By Terence Corcoran
Indalex pensioners handed raw deal by Supreme Court
You don't have to be member of the United Steelworkers to recognize that pensioners of the bankrupt Toronto aluminum processor Indalex were handed a raw deal by the Supreme Court of Canada in a decision last Friday. The effect of the decision is that, as the company marched toward bankruptcy in 2009, a series of manoeuvres and court decisions ended up shortchanging the company's pensioned employees in favour of financial creditors and others.
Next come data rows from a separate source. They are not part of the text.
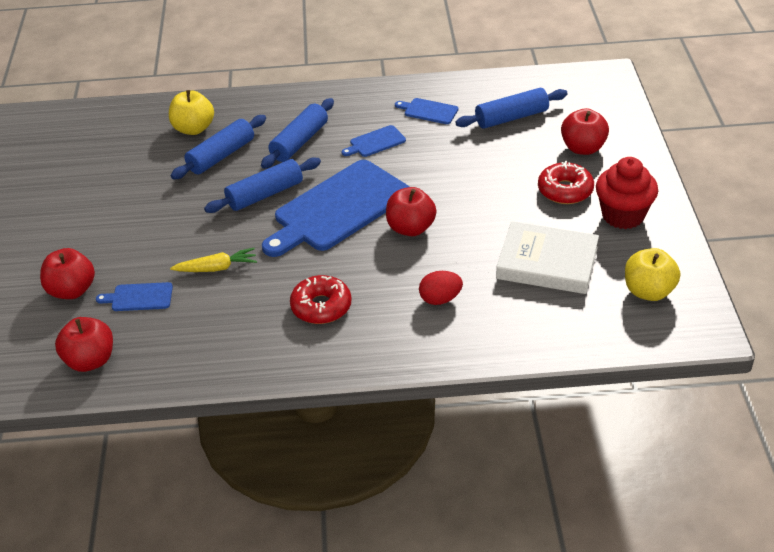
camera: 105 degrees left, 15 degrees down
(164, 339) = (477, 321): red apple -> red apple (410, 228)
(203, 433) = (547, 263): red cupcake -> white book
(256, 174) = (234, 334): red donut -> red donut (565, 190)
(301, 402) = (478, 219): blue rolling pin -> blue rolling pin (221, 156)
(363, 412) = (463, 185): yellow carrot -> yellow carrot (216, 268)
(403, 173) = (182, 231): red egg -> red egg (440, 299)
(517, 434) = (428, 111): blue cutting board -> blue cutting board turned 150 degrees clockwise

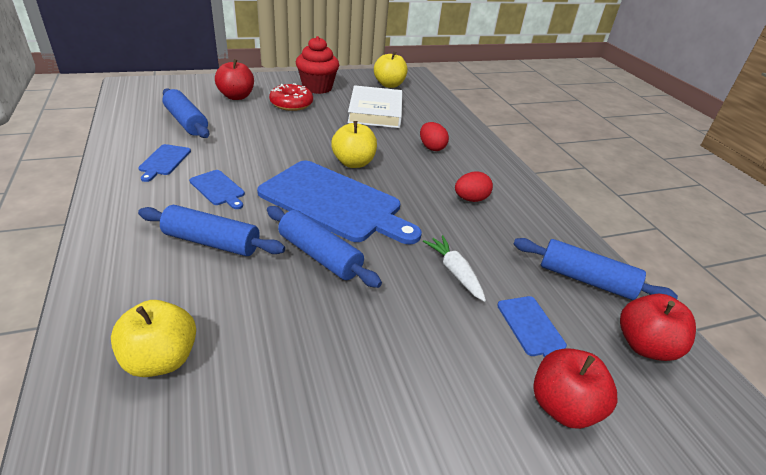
camera: 110 degrees left, 5 degrees down
(216, 268) = (454, 272): yellow carrot -> white carrot
(221, 156) = (239, 310): blue rolling pin -> blue rolling pin (586, 280)
(321, 307) = (470, 199): red donut -> red egg
(410, 228) = (353, 163): red apple -> yellow apple

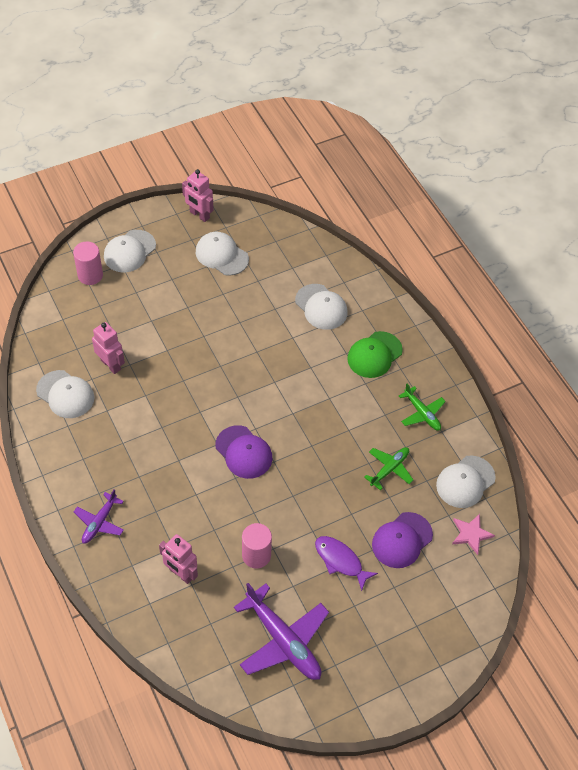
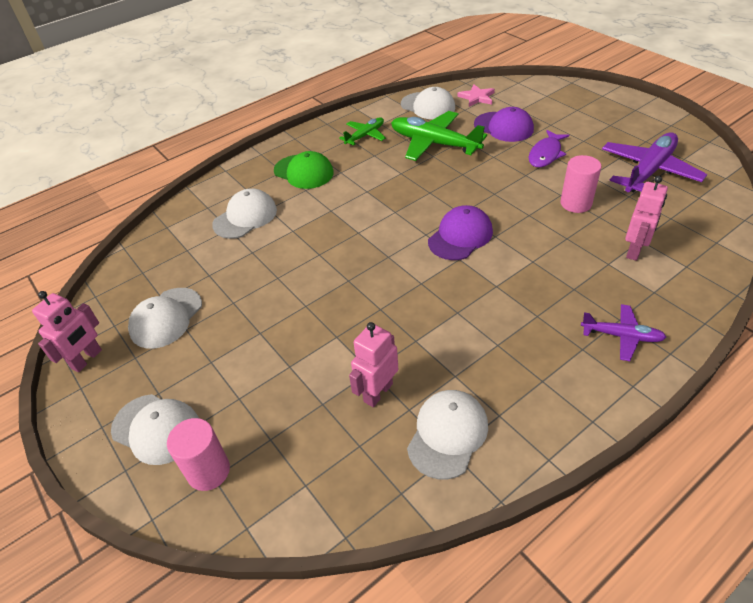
camera: 95 degrees left, 10 degrees down
(389, 469) = (434, 144): green plane -> green plane, size x1.79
The pensioners are, however, mainly the victims of inaction in Ottawa, home of the political masters of Canada’s bankruptcy and insolvency regime. The plight of the Indalex pensioners, of which there are about 200, might not be so dire today if Parliament had acted a decade ago to protect pension assets as a “super priority” when companies begin to fail. Instead, parliamentarians lined up behind bankers and others. A 2003 Senate banking committee report rejected the idea of giving pensioners preferences because it felt super-priority status could “reduce the monies available for distribution to creditors.”
Well, yes, that would be the effect, wouldn’t it. But why are “creditors” entitled to priority status over pensioners? The legal and financial professionals who work the lucrative insolvency field in Canada have a list of reasons to put banks and other lenders ahead of employees and pensioners, none of which deserve the reverence and support they’ve received from Ottawa.
The Indalex case pitted Sun Indalex Finance against the United Steelworkers, and against a small group of Indalex executives who also had pensions with the company.